Start of MATERIAL FOR THIS TASK

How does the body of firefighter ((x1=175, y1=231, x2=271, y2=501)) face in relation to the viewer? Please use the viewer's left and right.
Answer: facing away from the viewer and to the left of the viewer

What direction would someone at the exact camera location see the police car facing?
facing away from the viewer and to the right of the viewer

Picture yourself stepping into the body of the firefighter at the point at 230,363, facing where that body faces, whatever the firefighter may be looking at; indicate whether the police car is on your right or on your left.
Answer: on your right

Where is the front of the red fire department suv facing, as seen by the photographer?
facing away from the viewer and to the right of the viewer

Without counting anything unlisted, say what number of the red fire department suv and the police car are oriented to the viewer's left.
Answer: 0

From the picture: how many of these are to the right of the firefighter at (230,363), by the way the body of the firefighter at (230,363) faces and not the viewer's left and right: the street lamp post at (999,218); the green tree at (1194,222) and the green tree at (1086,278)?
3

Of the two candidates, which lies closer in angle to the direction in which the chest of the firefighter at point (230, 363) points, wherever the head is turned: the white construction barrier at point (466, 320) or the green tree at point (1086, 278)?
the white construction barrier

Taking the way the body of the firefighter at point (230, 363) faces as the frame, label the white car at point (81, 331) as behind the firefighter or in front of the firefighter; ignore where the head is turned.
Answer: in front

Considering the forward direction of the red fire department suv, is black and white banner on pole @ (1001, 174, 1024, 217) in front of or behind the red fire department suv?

End of MATERIAL FOR THIS TASK

Render the lines of the entries from the start through the line containing "Answer: facing away" as a JSON list of strings, one string per line, leaving out blank lines.

[
  "How does the body of firefighter ((x1=175, y1=231, x2=271, y2=501)) face in relation to the viewer? Please use the viewer's left and right.",
  "Answer: facing away from the viewer and to the left of the viewer"
]